-------- Supplied data
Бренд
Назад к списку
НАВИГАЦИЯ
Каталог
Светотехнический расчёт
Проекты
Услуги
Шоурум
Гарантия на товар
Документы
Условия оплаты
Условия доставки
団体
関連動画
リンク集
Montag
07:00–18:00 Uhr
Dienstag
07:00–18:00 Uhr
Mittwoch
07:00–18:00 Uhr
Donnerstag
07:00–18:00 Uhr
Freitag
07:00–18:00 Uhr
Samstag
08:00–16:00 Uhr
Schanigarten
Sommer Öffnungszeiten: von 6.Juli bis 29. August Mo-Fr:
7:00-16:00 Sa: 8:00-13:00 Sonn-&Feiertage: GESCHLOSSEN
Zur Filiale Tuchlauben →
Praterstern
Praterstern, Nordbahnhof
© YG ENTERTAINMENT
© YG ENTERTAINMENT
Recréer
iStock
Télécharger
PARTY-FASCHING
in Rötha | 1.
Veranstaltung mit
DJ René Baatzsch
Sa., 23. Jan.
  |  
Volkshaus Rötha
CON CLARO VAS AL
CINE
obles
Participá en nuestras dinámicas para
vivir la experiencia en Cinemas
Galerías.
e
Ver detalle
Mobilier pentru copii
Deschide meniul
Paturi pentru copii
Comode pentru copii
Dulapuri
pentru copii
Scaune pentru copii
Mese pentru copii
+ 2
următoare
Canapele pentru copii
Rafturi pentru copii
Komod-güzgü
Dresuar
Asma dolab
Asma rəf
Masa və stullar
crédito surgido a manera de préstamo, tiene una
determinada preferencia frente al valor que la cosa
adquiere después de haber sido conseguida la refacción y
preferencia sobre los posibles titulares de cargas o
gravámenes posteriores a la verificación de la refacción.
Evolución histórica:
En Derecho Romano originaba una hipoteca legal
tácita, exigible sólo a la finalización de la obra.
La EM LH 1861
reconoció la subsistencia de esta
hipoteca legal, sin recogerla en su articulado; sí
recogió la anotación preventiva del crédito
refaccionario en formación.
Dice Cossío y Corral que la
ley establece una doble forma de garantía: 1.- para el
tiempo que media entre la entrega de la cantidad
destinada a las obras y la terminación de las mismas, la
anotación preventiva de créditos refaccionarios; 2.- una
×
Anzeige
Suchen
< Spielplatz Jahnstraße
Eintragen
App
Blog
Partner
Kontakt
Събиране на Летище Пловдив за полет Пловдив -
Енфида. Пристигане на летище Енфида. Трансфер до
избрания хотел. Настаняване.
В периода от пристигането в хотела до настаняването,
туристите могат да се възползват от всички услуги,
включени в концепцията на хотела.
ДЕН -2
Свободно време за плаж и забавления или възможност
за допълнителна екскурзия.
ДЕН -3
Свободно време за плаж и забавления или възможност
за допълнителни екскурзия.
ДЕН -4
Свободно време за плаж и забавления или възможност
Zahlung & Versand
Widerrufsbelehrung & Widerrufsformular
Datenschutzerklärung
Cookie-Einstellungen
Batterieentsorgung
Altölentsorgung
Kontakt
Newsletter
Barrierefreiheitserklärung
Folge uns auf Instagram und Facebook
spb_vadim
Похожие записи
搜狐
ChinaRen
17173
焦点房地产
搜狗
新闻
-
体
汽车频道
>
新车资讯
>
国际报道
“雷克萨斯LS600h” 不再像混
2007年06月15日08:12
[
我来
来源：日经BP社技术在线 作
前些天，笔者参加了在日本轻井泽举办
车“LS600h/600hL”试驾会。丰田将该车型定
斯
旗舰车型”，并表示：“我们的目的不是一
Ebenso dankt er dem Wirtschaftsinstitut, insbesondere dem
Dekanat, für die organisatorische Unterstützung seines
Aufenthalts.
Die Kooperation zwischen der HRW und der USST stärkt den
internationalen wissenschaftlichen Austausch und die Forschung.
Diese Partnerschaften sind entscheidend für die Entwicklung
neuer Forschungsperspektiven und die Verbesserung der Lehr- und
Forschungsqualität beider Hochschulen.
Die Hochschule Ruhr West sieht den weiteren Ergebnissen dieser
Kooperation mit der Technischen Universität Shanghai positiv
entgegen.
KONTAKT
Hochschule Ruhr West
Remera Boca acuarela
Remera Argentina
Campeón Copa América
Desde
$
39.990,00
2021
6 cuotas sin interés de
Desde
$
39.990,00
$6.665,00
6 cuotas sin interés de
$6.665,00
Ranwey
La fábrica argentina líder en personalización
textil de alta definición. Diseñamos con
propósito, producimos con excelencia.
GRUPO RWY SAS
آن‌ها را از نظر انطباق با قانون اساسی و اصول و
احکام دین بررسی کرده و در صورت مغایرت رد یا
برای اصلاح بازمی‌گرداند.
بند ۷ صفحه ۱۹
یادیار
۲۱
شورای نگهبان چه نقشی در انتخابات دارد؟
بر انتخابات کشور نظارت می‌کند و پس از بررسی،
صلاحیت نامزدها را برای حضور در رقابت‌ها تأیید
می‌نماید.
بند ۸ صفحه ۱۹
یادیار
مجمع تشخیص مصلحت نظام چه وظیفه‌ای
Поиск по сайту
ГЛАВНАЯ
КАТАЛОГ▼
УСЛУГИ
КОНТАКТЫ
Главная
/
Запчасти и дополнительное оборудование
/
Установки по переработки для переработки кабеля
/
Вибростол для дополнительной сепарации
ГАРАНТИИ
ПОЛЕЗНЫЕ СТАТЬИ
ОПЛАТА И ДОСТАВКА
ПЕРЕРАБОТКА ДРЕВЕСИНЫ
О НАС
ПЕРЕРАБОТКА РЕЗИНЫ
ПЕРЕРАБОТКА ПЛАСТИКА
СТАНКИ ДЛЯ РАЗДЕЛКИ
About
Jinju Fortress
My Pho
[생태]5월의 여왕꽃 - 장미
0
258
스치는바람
----------------
__Task description__. Without leaving anything out, repeat the data exactly.

__Response below__.
Бренд
Назад к списку
НАВИГАЦИЯ
Каталог
Светотехнический расчёт
Проекты
Услуги
Шоурум
Гарантия на товар
Документы
Условия оплаты
Условия доставки
団体
関連動画
リンク集
Montag
07:00–18:00 Uhr
Dienstag
07:00–18:00 Uhr
Mittwoch
07:00–18:00 Uhr
Donnerstag
07:00–18:00 Uhr
Freitag
07:00–18:00 Uhr
Samstag
08:00–16:00 Uhr
Schanigarten
Sommer Öffnungszeiten: von 6.Juli bis 29. August Mo-Fr:
7:00-16:00 Sa: 8:00-13:00 Sonn-&Feiertage: GESCHLOSSEN
Zur Filiale Tuchlauben →
Praterstern
Praterstern, Nordbahnhof
© YG ENTERTAINMENT
© YG ENTERTAINMENT
Recréer
iStock
Télécharger
PARTY-FASCHING
in Rötha | 1.
Veranstaltung mit
DJ René Baatzsch
Sa., 23. Jan.
  |  
Volkshaus Rötha
CON CLARO VAS AL
CINE
obles
Participá en nuestras dinámicas para
vivir la experiencia en Cinemas
Galerías.
e
Ver detalle
Mobilier pentru copii
Deschide meniul
Paturi pentru copii
Comode pentru copii
Dulapuri
pentru copii
Scaune pentru copii
Mese pentru copii
+ 2
următoare
Canapele pentru copii
Rafturi pentru copii
Komod-güzgü
Dresuar
Asma dolab
Asma rəf
Masa və stullar
crédito surgido a manera de préstamo, tiene una
determinada preferencia frente al valor que la cosa
adquiere después de haber sido conseguida la refacción y
preferencia sobre los posibles titulares de cargas o
gravámenes posteriores a la verificación de la refacción.
Evolución histórica:
En Derecho Romano originaba una hipoteca legal
tácita, exigible sólo a la finalización de la obra.
La EM LH 1861
reconoció la subsistencia de esta
hipoteca legal, sin recogerla en su articulado; sí
recogió la anotación preventiva del crédito
refaccionario en formación.
Dice Cossío y Corral que la
ley establece una doble forma de garantía: 1.- para el
tiempo que media entre la entrega de la cantidad
destinada a las obras y la terminación de las mismas, la
anotación preventiva de créditos refaccionarios; 2.- una
×
Anzeige
Suchen
< Spielplatz Jahnstraße
Eintragen
App
Blog
Partner
Kontakt
Събиране на Летище Пловдив за полет Пловдив -
Енфида. Пристигане на летище Енфида. Трансфер до
избрания хотел. Настаняване.
В периода от пристигането в хотела до настаняването,
туристите могат да се възползват от всички услуги,
включени в концепцията на хотела.
ДЕН -2
Свободно време за плаж и забавления или възможност
за допълнителна екскурзия.
ДЕН -3
Свободно време за плаж и забавления или възможност
за допълнителни екскурзия.
ДЕН -4
Свободно време за плаж и забавления или възможност
Zahlung & Versand
Widerrufsbelehrung & Widerrufsformular
Datenschutzerklärung
Cookie-Einstellungen
Batterieentsorgung
Altölentsorgung
Kontakt
Newsletter
Barrierefreiheitserklärung
Folge uns auf Instagram und Facebook
spb_vadim
Похожие записи
搜狐
ChinaRen
17173
焦点房地产
搜狗
新闻
-
体
汽车频道
>
新车资讯
>
国际报道
“雷克萨斯LS600h” 不再像混
2007年06月15日08:12
[
我来
来源：日经BP社技术在线 作
前些天，笔者参加了在日本轻井泽举办
车“LS600h/600hL”试驾会。丰田将该车型定
斯
旗舰车型”，并表示：“我们的目的不是一
Ebenso dankt er dem Wirtschaftsinstitut, insbesondere dem
Dekanat, für die organisatorische Unterstützung seines
Aufenthalts.
Die Kooperation zwischen der HRW und der USST stärkt den
internationalen wissenschaftlichen Austausch und die Forschung.
Diese Partnerschaften sind entscheidend für die Entwicklung
neuer Forschungsperspektiven und die Verbesserung der Lehr- und
Forschungsqualität beider Hochschulen.
Die Hochschule Ruhr West sieht den weiteren Ergebnissen dieser
Kooperation mit der Technischen Universität Shanghai positiv
entgegen.
KONTAKT
Hochschule Ruhr West
Remera Boca acuarela
Remera Argentina
Campeón Copa América
Desde
$
39.990,00
2021
6 cuotas sin interés de
Desde
$
39.990,00
$6.665,00
6 cuotas sin interés de
$6.665,00
Ranwey
La fábrica argentina líder en personalización
textil de alta definición. Diseñamos con
propósito, producimos con excelencia.
GRUPO RWY SAS
آن‌ها را از نظر انطباق با قانون اساسی و اصول و
احکام دین بررسی کرده و در صورت مغایرت رد یا
برای اصلاح بازمی‌گرداند.
بند ۷ صفحه ۱۹
یادیار
۲۱
شورای نگهبان چه نقشی در انتخابات دارد؟
بر انتخابات کشور نظارت می‌کند و پس از بررسی،
صلاحیت نامزدها را برای حضور در رقابت‌ها تأیید
می‌نماید.
بند ۸ صفحه ۱۹
یادیار
مجمع تشخیص مصلحت نظام چه وظیفه‌ای
Поиск по сайту
ГЛАВНАЯ
КАТАЛОГ▼
УСЛУГИ
КОНТАКТЫ
Главная
/
Запчасти и дополнительное оборудование
/
Установки по переработки для переработки кабеля
/
Вибростол для дополнительной сепарации
ГАРАНТИИ
ПОЛЕЗНЫЕ СТАТЬИ
ОПЛАТА И ДОСТАВКА
ПЕРЕРАБОТКА ДРЕВЕСИНЫ
О НАС
ПЕРЕРАБОТКА РЕЗИНЫ
ПЕРЕРАБОТКА ПЛАСТИКА
СТАНКИ ДЛЯ РАЗДЕЛКИ
About
Jinju Fortress
My Pho
[생태]5월의 여왕꽃 - 장미
0
258
스치는바람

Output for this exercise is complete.